Charles University, Oracle Labs, and several other university researchers have released Renaissance, a new benchmark for performance testing of Java Virtual Machines. This defined benchmark enables developers working on the JVM to measure performance between releases to better understand how applications will perform with this particular JVM.
Renaissance aims to perform more testing of the concurrency features released in Java 8 (2014) through Java 12 (2019). These tests expand upon many tests used by other benchmarks, such as DaCapo, and SpecJVM2008. Overall there are 21 parallel and concurrency-oriented benchmarks covering both Java and Scala code. One other popular tests for benchmarking JVMs is SpecJBB2015, which IBM uses to demonstrate the impact of hardware changes on Java performance.
Five of twelve authors on the Renaissance whitepaper work on GraalVM with Oracle Labs. GraalVM is a new polyglot virtual machine designed to run many software languages, including Java, on a single runtime. GraalVM is available in both a community edition and commercial enterprise edition.
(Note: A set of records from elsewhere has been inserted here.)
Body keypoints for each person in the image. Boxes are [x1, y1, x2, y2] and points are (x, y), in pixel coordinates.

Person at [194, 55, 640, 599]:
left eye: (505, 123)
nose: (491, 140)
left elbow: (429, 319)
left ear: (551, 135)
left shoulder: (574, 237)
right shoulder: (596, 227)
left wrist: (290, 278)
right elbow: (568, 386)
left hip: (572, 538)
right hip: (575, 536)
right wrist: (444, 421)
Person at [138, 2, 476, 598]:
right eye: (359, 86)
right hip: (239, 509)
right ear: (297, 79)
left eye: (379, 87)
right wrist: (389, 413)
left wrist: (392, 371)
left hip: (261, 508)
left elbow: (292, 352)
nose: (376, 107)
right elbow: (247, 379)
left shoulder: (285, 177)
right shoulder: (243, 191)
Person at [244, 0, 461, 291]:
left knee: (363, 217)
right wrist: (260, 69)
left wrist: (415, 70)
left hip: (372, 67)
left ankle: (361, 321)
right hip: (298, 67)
Each edition features two modes of operation: hotspot mode and native image. HotSpot mode is named after OpenJDK’s HotSpot implementation and is fully compliant with OpenJDK, passing the Java test compatibility kit. GraalVM’s other mode of operations, native image, compiles Java applications into native machine code using a closed-world assumption and does not meet the definition of compatibility for Java SE for a list of reasons, however it can run applications that fit its closed-world assumption.
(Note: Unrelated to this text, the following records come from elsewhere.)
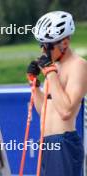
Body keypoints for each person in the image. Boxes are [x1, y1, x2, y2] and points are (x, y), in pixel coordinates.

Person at [27, 11, 87, 176]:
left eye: (47, 46)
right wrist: (34, 85)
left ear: (65, 43)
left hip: (64, 142)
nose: (43, 51)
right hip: (47, 141)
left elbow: (66, 112)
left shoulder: (79, 66)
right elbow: (44, 111)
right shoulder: (54, 67)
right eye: (41, 45)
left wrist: (50, 74)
Nikita Lipsky, senior software engineer with Excelsior, raised the question of native image compatibility as defined by Sun Microsystems in 2004: "One example is that there is a Rule that requires that a product be compatible in 'all configurations'. You can't have a special configuration that you use to pass the tests, but then encourage your customers to use other configurations that are actually subtly incompatible. Yes, someone tried that trick once."
InfoQ communicated with Oracle to verify that the numbers published in the Renaissance benchmark were generated in the compatible HotSpot mode, and were therefore comparable to other JVMs.
Overall, the performance reported by GraalVM community edition was comparable to OpenJDK while GraalVM enterprise edition scored better. In the chart below, higher is better.
The release of Renaissance is causing confusion with other Java implementations, who were not involved with or consulted about what the benchmark would measure. Unlike SPEC, who manages an environment where competitive vendors agree on a fair baseline, only one VM vendor, GraalVM, participated in Renaissance. Although seven of the twelve authors are from different universities, the competitive aspect was not present. "Benchmark game is about credibility, and vendor benchmarks are riddled with conflict of interest. New benchmarking suites -- doubly so. New benchmarking suites that show up together with (specially optimized) vendor product results -- triply so," states Aleksey Shipilev, a performance expert with Red Hat who works on the Shenandoah garbage collector.
"The timing of the 'new benchmark' creation is probably not an accident. But there is also nothing wrong with that. Time will tell if this is a real benchmark that can be used to compare JVM performance," explains Gil Tene, CTO of Azul. "A race is not a race until competitors show up and stand at the same starting line. If [Renaissance] is a real benchmark, it will stay the same and not ‘adapt and zig zag,’ and thus allow others to start reproducing stable baseline results, and then start measuring results that actually compare things across implementations."
Shipilev cites the difficulty of simply running the benchmark as-is to define the starting line, "Saying the suite is 'open-source and can be changed', 'the benchmarks are fairly selected' is disingenuous and does not resolve the current problem with it."